Avant de couper une plante, la marchande prononce des mots secrets qui établissent une connexion entre elle et la plante, respectant ainsi son âme. Cette pratique témoigne de la spiritualité qui entoure leur travail, marquant la frontière entre la science empirique et les croyances spirituelles. Les mots de ces incantations sont souvent transmis par les générations précédentes, faisant partie intégrante du savoir ancestral.
La relation entre une marchande de feuilles et sa clientèle va bien au-delà d’un simple échange commercial. Chaque famille a souvent sa propre marchande, avec laquelle elle a établi un lien de confiance. Cela est particulièrement important dans un contexte où l’accès à des soins de santé adéquats peut être limité. La marchande de feuilles devient alors un pilier de la communauté, offrant des remèdes aux maladies courantes tout en fournissant un soutien émotionnel.
Les marchandes de feuilles ne se contentent pas de vendre des plantes ; elles prennent également le temps d’écouter les préoccupations de leurs clients. Cette écoute active leur permet de conseiller efficacement, en déterminant non seulement la plante la plus appropriée mais aussi la méthode de préparation. La connaissance de la posologie est essentielle, car certaines plantes peuvent être toxiques si elles ne sont pas correctement dosées ou préparées.
Les plantes médicinales ne sont pas simplement des ressources naturelles, mais portent aussi un riche héritage culturel. La tradition de la médecine par les plantes en Haïti est profondément ancrée dans le vaudou, où chaque plante peut être associée à des esprits ou à des loas qui en renforcent les propriétés curatives. Cela montre l’importance de l’interconnexion entre les vivants et le monde spirituel. La divinité Grand Bois, par exemple, est considérée comme le gardien du savoir sur les plantes médicinales, transmettant ses connaissances aux marchandes de feuilles qui, à leur tour, les partagent avec la communauté.
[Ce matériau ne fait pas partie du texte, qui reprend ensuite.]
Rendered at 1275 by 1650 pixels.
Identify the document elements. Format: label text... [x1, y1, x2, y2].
Cette dimension spirituelle ajoute une couche de respect et de sacralité à leur pratique. Les marchandes de feuilles sont souvent perçues comme des médiatrices entre le monde matériel et spirituel, renforçant ainsi leur statut au sein de la communauté. Leur rôle est d’autant plus significatif dans un pays où la spiritualité et les croyances traditionnelles jouent un rôle central dans la vie quotidienne.
Malgré leur contribution indéniable à la santé et au bien-être de la population, les marchandes de feuilles font face à de nombreux défis. Le manque de reconnaissance officielle et les pressions de la médecine moderne peuvent parfois réduire leur influence. Pourtant, leur rôle est essentiel, surtout dans un pays où les systèmes de santé sont souvent inaccessibles ou inefficaces.
Promouvoir l’utilisation des remèdes naturels et valoriser le savoir des marchandes de feuilles pourrait non seulement améliorer la santé publique, mais aussi renforcer l’identité culturelle haïtienne. Cela pourrait aussi inciter les jeunes générations à s’engager dans cette tradition, assurant ainsi sa pérennité.
Les marchandes de feuilles en Haïti sont bien plus que des vendeuses de plantes ; elles sont les gardiennes d’un savoir ancestral, des praticiennes de la médecine traditionnelle, et des figures de confiance au sein de leur communauté. En honorant leur contribution, nous reconnaissons la richesse d’une tradition vivante qui continue de jouer un rôle vital dans la vie quotidienne des haïtiens. Célébrer leur savoir et leur expérience, c’est aussi respecter la nature et la sagesse qui en émane, permettant ainsi à cette pratique de perdurer à travers les âges.